= The task =
Duplicate the text lines of every record below without changes, omitting the picture placeholders.
····················
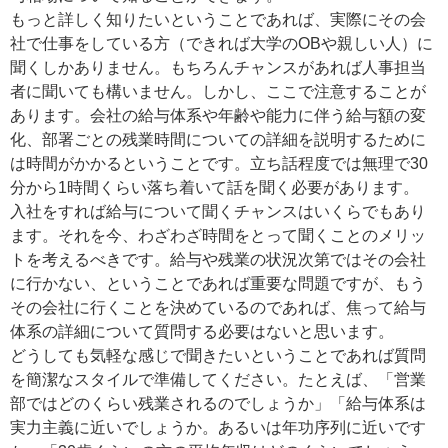
もっと詳しく知りたいということであれば、実際にその会
社で仕事をしている方（できれば大学のOBや親しい人）に
聞くしかありません。もちろんチャンスがあれば人事担当
者に聞いても構いません。しかし、ここで注意することが
あります。会社の給与体系や年齢や能力に伴う給与額の変
化、部署ごとの残業時間についての詳細を説明するために
は時間がかかるということです。立ち話程度では無理で30
分から1時間くらい落ち着いて話を聞く必要があります。
入社をすれば給与について聞くチャンスはいくらでもあり
ます。それを今、わざわざ時間をとって聞くことのメリッ
トを考えるべきです。給与や残業の状況次第ではその会社
に行かない、ということであれば重要な問題ですが、もう
その会社に行くことを決めているのであれば、焦って給与
体系の詳細について質問する必要はないと思います。
どうしても気軽な感じで聞きたいということであれば質問
を簡潔なスタイルで準備してください。たとえば、「営業
部ではどのくらい残業されるのでしょうか」「給与体系は
実力主義に近いでしょうか。あるいは年功序列に近いです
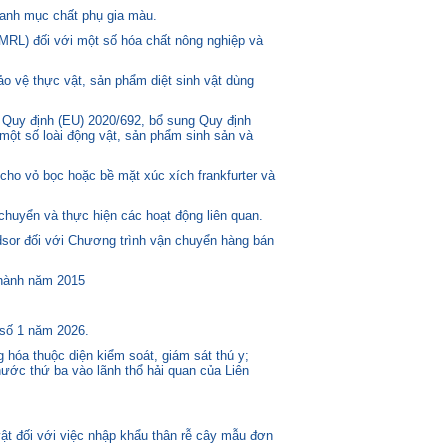
anh mục chất phụ gia màu.
MRL) đối với một số hóa chất nông nghiệp và
o vệ thực vật, sản phẩm diệt sinh vật dùng
 Quy định (EU) 2020/692, bổ sung Quy định
một số loài động vật, sản phẩm sinh sản và
ho vỏ bọc hoặc bề mặt xúc xích frankfurter và
huyển và thực hiện các hoạt động liên quan.
or đối với Chương trình vận chuyển hàng bán
 hành năm 2015
 số 1 năm 2026.
 hóa thuộc diện kiểm soát, giám sát thú y;
ước thứ ba vào lãnh thổ hải quan của Liên
t đối với việc nhập khẩu thân rễ cây mẫu đơn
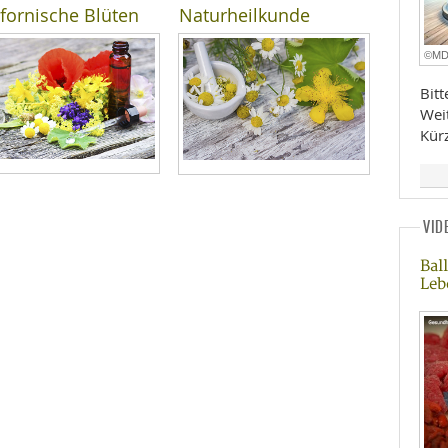
ifornische Blüten
Naturheilkunde
©M
Bit
Wei
Kür
VID
Bal
Leb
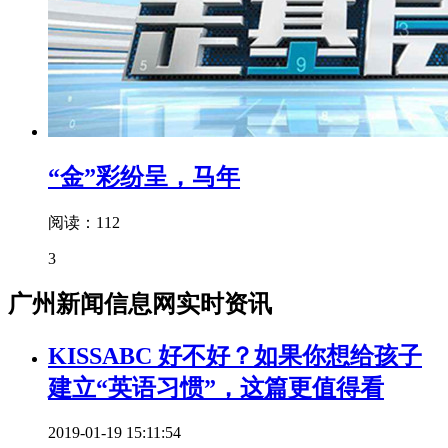
“金”彩纷呈，马年
阅读：112
3
广州新闻信息网实时资讯
KISSABC 好不好？如果你想给孩子
建立“英语习惯”，这篇更值得看
2019-01-19 15:11:54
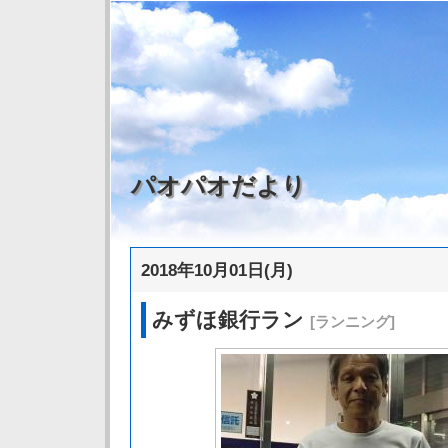
パオパオだより
2018年10月01日(月)
みずほ銀行ラン
[ランニング]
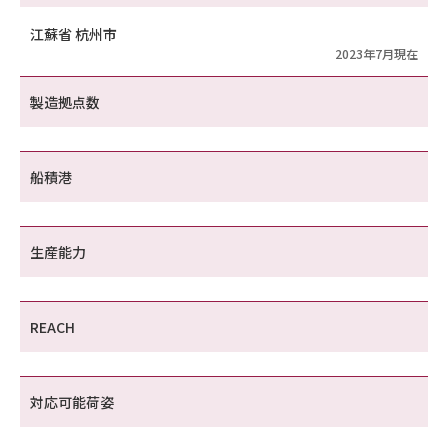
江蘇省 杭州市
2023年7月現在
製造拠点数
船積港
生産能力
REACH
対応可能荷姿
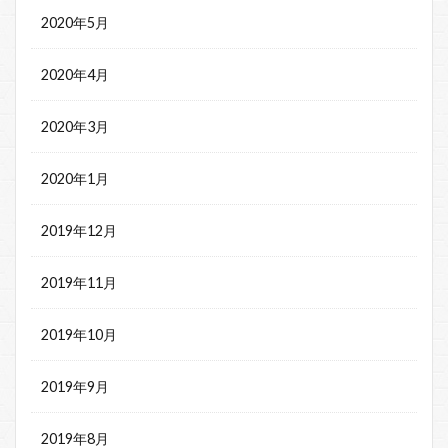
2020年5月
2020年4月
2020年3月
2020年1月
2019年12月
2019年11月
2019年10月
2019年9月
2019年8月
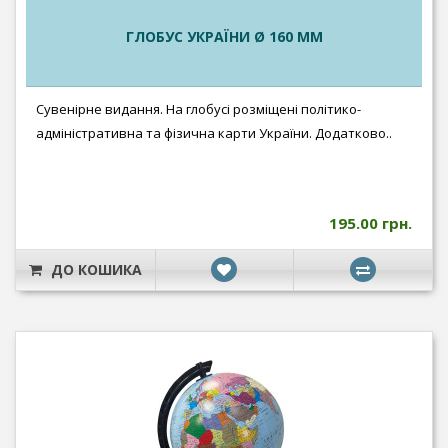
ГЛОБУС УКРАЇНИ Ø 160 ММ
Сувенірне видання. На глобусі розміщені політико-
адміністративна та фізична карти України. Додатково..
195.00 грн.
ДО КОШИКА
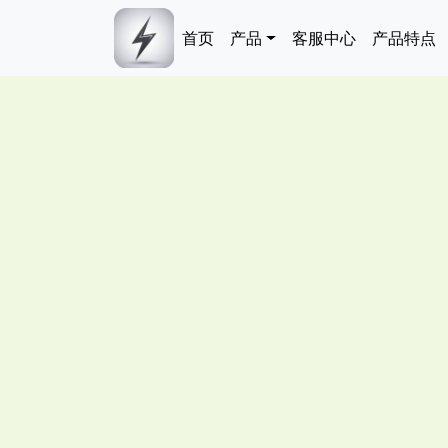
跳转到主要内容
Main navigation
首页
产品
客服中心
产品特点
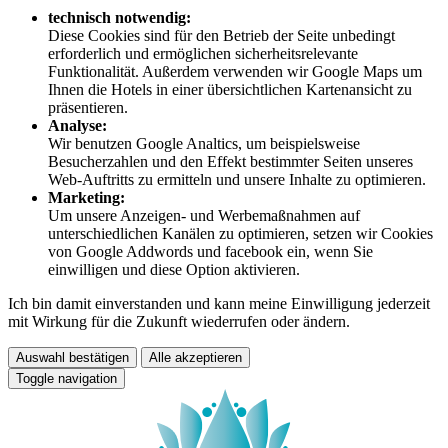
technisch notwendig:
Diese Cookies sind für den Betrieb der Seite unbedingt
erforderlich und ermöglichen sicherheitsrelevante
Funktionalität. Außerdem verwenden wir Google Maps um
Ihnen die Hotels in einer übersichtlichen Kartenansicht zu
präsentieren.
Analyse:
Wir benutzen Google Analtics, um beispielsweise
Besucherzahlen und den Effekt bestimmter Seiten unseres
Web-Auftritts zu ermitteln und unsere Inhalte zu optimieren.
Marketing:
Um unsere Anzeigen- und Werbemaßnahmen auf
unterschiedlichen Kanälen zu optimieren, setzen wir Cookies
von Google Addwords und facebook ein, wenn Sie
einwilligen und diese Option aktivieren.
Ich bin damit einverstanden und kann meine Einwilligung jederzeit
mit Wirkung für die Zukunft wiederrufen oder ändern.
Auswahl bestätigen
Alle akzeptieren
Toggle navigation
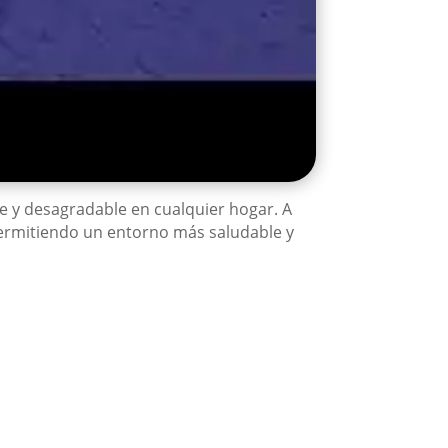
e y desagradable en cualquier hogar. A
permitiendo un entorno más saludable y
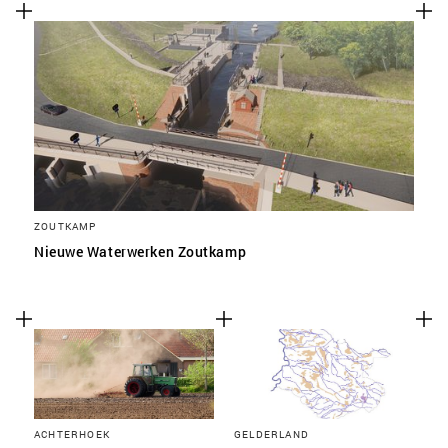
ZOUTKAMP
Nieuwe Waterwerken Zoutkamp
ACHTERHOEK
GELDERLAND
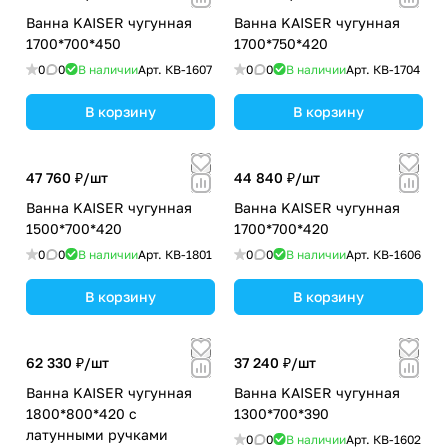
Ванна KAISER чугунная
Ванна KAISER чугунная
1700*700*450
1700*750*420
0
0
В наличии
Арт.
КВ-1607
0
0
В наличии
Арт.
КВ-1704
В корзину
В корзину
47 760 ₽/
шт
44 840 ₽/
шт
Ванна KAISER чугунная
Ванна KAISER чугунная
1500*700*420
1700*700*420
0
0
В наличии
Арт.
КВ-1801
0
0
В наличии
Арт.
КВ-1606
В корзину
В корзину
62 330 ₽/
шт
37 240 ₽/
шт
Ванна KAISER чугунная
Ванна KAISER чугунная
1800*800*420 с
1300*700*390
латунными ручками
0
0
В наличии
Арт.
КВ-1602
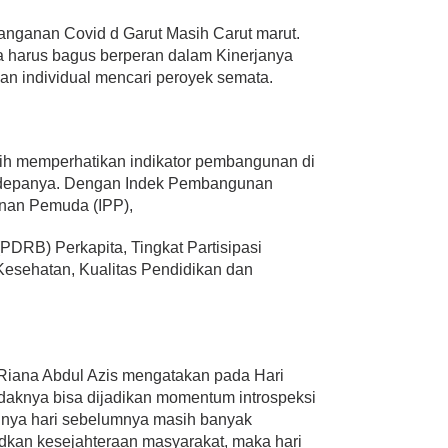
ganan Covid d Garut Masih Carut marut.
a harus bagus berperan dalam Kinerjanya
gan individual mencari peroyek semata.
bih memperhatikan indikator pembangunan di
i kedepanya. Dengan Indek Pembangunan
nan Pemuda (IPP),
PDRB) Perkapita, Tingkat Partisipasi
Kesehatan, Kualitas Pendidikan dan
 Riana Abdul Azis mengatakan pada Hari
daknya bisa dijadikan momentum introspeksi
nya hari sebelumnya masih banyak
kan kesejahteraan masyarakat, maka hari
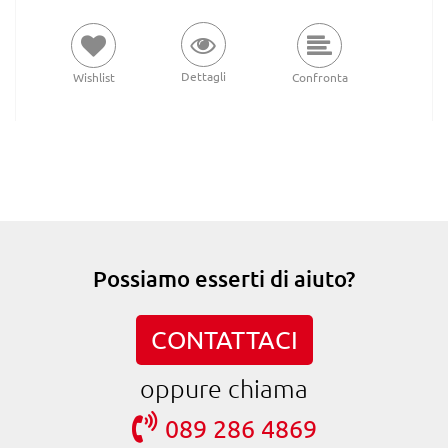
Dettagli
Wishlist
Confronta
Possiamo esserti di aiuto?
CONTATTACI
oppure chiama
089 286 4869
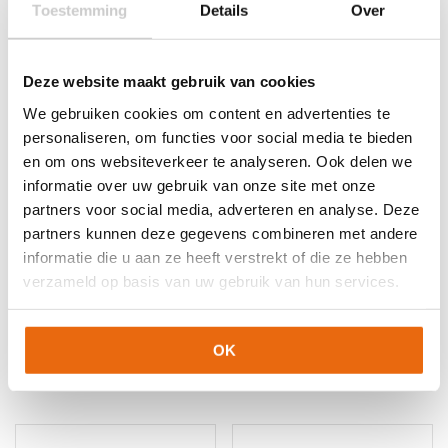
Toestemming
Details
Over
Gerelateerde producten
Deze website maakt gebruik van cookies
We gebruiken cookies om content en advertenties te
personaliseren, om functies voor social media te bieden
en om ons websiteverkeer te analyseren. Ook delen we
informatie over uw gebruik van onze site met onze
partners voor social media, adverteren en analyse. Deze
partners kunnen deze gegevens combineren met andere
informatie die u aan ze heeft verstrekt of die ze hebben
SALE!
-40%
SALE!
-40%
verzameld op basis van uw gebruik van hun services.
Reusch Pure Contact
Reusch Attrakt Grip
Silver Junior
Oorspronkelijke
Huidige
€
39,95
€
23,95
Oorspronkelijke
Huidige
€
49,95
€
29,95
prijs
prijs
OK
Dit
prijs
prijs
was:
is:
Dit
product
was:
is:
€39,95.
€23,95.
product
heeft
€49,95.
€29,95.
heeft
meerdere
meerdere
variaties.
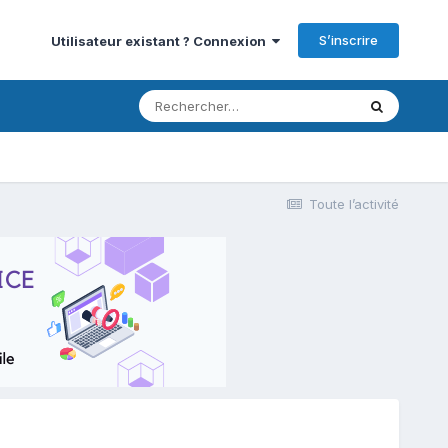
S’inscrire
Utilisateur existant ? Connexion
Toute l’activité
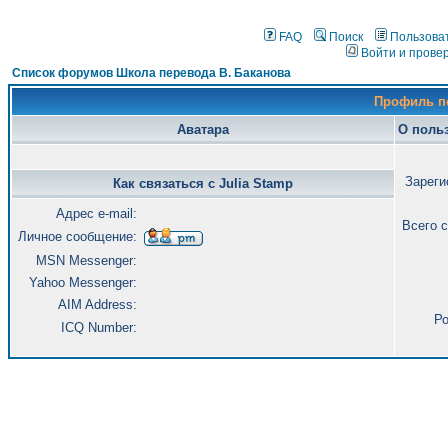
FAQ
Поиск
Пользова
Войти и прове
Список форумов Школа перевода В. Баканова
Профиль по
Аватара
О польз
Зареги
Как связаться с Julia Stamp
Адрес e-mail:
Всего 
Личное сообщение:
MSN Messenger:
Yahoo Messenger:
AIM Address:
Ро
ICQ Number:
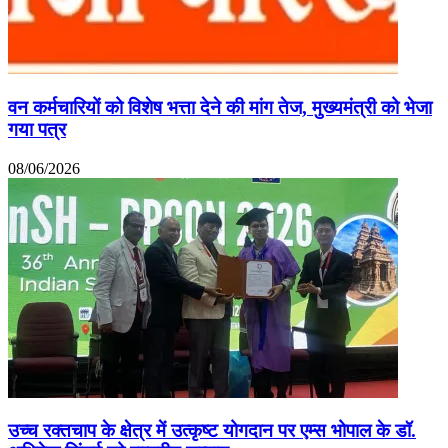
वन कर्मचारियों को विशेष भत्ता देने की मांग तेज, मुख्यमंत्री को भेजा
गया पत्र
08/06/2026
उच्च रक्तचाप के क्षेत्र में उत्कृष्ट योगदान पर एम्स भोपाल के डॉ.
····················
= Response =
もっと詳しく知りたいということであれば、実際にその会
社で仕事をしている方（できれば大学のOBや親しい人）に
聞くしかありません。もちろんチャンスがあれば人事担当
者に聞いても構いません。しかし、ここで注意することが
あります。会社の給与体系や年齢や能力に伴う給与額の変
化、部署ごとの残業時間についての詳細を説明するために
は時間がかかるということです。立ち話程度では無理で30
分から1時間くらい落ち着いて話を聞く必要があります。
入社をすれば給与について聞くチャンスはいくらでもあり
ます。それを今、わざわざ時間をとって聞くことのメリッ
トを考えるべきです。給与や残業の状況次第ではその会社
に行かない、ということであれば重要な問題ですが、もう
その会社に行くことを決めているのであれば、焦って給与
体系の詳細について質問する必要はないと思います。
どうしても気軽な感じで聞きたいということであれば質問
を簡潔なスタイルで準備してください。たとえば、「営業
部ではどのくらい残業されるのでしょうか」「給与体系は
実力主義に近いでしょうか。あるいは年功序列に近いです
anh mục chất phụ gia màu.
MRL) đối với một số hóa chất nông nghiệp và
o vệ thực vật, sản phẩm diệt sinh vật dùng
 Quy định (EU) 2020/692, bổ sung Quy định
một số loài động vật, sản phẩm sinh sản và
ho vỏ bọc hoặc bề mặt xúc xích frankfurter và
huyển và thực hiện các hoạt động liên quan.
or đối với Chương trình vận chuyển hàng bán
 hành năm 2015
 số 1 năm 2026.
 hóa thuộc diện kiểm soát, giám sát thú y;
ước thứ ba vào lãnh thổ hải quan của Liên
t đối với việc nhập khẩu thân rễ cây mẫu đơn
ifornische Blüten
Naturheilkunde
©M
Bit
Wei
Kür
VID
Bal
Leb
“金”彩纷呈，马年
阅读：112
3
广州新闻信息网实时资讯
KISSABC 好不好？如果你想给孩子
建立“英语习惯”，这篇更值得看
2019-01-19 15:11:54
パオパオだより
2018年10月01日(月)
みずほ銀行ラン
[ランニング]
江蘇省 杭州市
2023年7月現在
製造拠点数
船積港
生産能力
REACH
対応可能荷姿
2020年5月
2020年4月
2020年3月
2020年1月
2019年12月
2019年11月
2019年10月
2019年9月
2019年8月
ГЛОБУС УКРАЇНИ Ø 160 ММ
Сувенірне видання. На глобусі розміщені політико-
адміністративна та фізична карти України. Додатково..
195.00 грн.
ДО КОШИКА
跳转到主要内容
Main navigation
首页
产品
客服中心
产品特点
technisch notwendig:
Diese Cookies sind für den Betrieb der Seite unbedingt
erforderlich und ermöglichen sicherheitsrelevante
Funktionalität. Außerdem verwenden wir Google Maps um
Ihnen die Hotels in einer übersichtlichen Kartenansicht zu
präsentieren.
Analyse:
Wir benutzen Google Analtics, um beispielsweise
Besucherzahlen und den Effekt bestimmter Seiten unseres
Web-Auftritts zu ermitteln und unsere Inhalte zu optimieren.
Marketing:
Um unsere Anzeigen- und Werbemaßnahmen auf
unterschiedlichen Kanälen zu optimieren, setzen wir Cookies
von Google Addwords und facebook ein, wenn Sie
einwilligen und diese Option aktivieren.
Ich bin damit einverstanden und kann meine Einwilligung jederzeit
mit Wirkung für die Zukunft wiederrufen oder ändern.
Auswahl bestätigen
Alle akzeptieren
Toggle navigation
e y desagradable en cualquier hogar. A
permitiendo un entorno más saludable y
ZOUTKAMP
Nieuwe Waterwerken Zoutkamp
ACHTERHOEK
GELDERLAND
Ванна KAISER чугунная
Ванна KAISER чугунная
1700*700*450
1700*750*420
0
0
В наличии
Арт.
КВ-1607
0
0
В наличии
Арт.
КВ-1704
В корзину
В корзину
47 760 ₽/
шт
44 840 ₽/
шт
Ванна KAISER чугунная
Ванна KAISER чугунная
1500*700*420
1700*700*420
0
0
В наличии
Арт.
КВ-1801
0
0
В наличии
Арт.
КВ-1606
В корзину
В корзину
62 330 ₽/
шт
37 240 ₽/
шт
Ванна KAISER чугунная
Ванна KAISER чугунная
1800*800*420 с
1300*700*390
латунными ручками
0
0
В наличии
Арт.
КВ-1602
ganan Covid d Garut Masih Carut marut.
a harus bagus berperan dalam Kinerjanya
gan individual mencari peroyek semata.
bih memperhatikan indikator pembangunan di
i kedepanya. Dengan Indek Pembangunan
nan Pemuda (IPP),
PDRB) Perkapita, Tingkat Partisipasi
Kesehatan, Kualitas Pendidikan dan
 Riana Abdul Azis mengatakan pada Hari
daknya bisa dijadikan momentum introspeksi
nya hari sebelumnya masih banyak
kan kesejahteraan masyarakat, maka hari
Dettagli
Wishlist
Confronta
Possiamo esserti di aiuto?
CONTATTACI
oppure chiama
089 286 4869
Toestemming
Details
Over
Gerelateerde producten
Deze website maakt gebruik van cookies
We gebruiken cookies om content en advertenties te
personaliseren, om functies voor social media te bieden
en om ons websiteverkeer te analyseren. Ook delen we
informatie over uw gebruik van onze site met onze
partners voor social media, adverteren en analyse. Deze
partners kunnen deze gegevens combineren met andere
informatie die u aan ze heeft verstrekt of die ze hebben
SALE!
-40%
SALE!
-40%
verzameld op basis van uw gebruik van hun services.
Reusch Pure Contact
Reusch Attrakt Grip
Silver Junior
Oorspronkelijke
Huidige
€
39,95
€
23,95
Oorspronkelijke
Huidige
€
49,95
€
29,95
prijs
prijs
OK
Dit
prijs
prijs
was:
is:
Dit
product
was:
is:
€39,95.
€23,95.
product
heeft
€49,95.
€29,95.
heeft
meerdere
meerdere
variaties.
S’inscrire
Utilisateur existant ? Connexion
Toute l’activité
FAQ
Поиск
Пользова
Войти и прове
Список форумов Школа перевода В. Баканова
Профиль по
Аватара
О польз
Зареги
Как связаться с Julia Stamp
Адрес e-mail:
Всего 
Личное сообщение:
MSN Messenger:
Yahoo Messenger:
AIM Address:
Ро
ICQ Number:
वन कर्मचारियों को विशेष भत्ता देने की मांग तेज, मुख्यमंत्री को भेजा
गया पत्र
08/06/2026
उच्च रक्तचाप के क्षेत्र में उत्कृष्ट योगदान पर एम्स भोपाल के डॉ.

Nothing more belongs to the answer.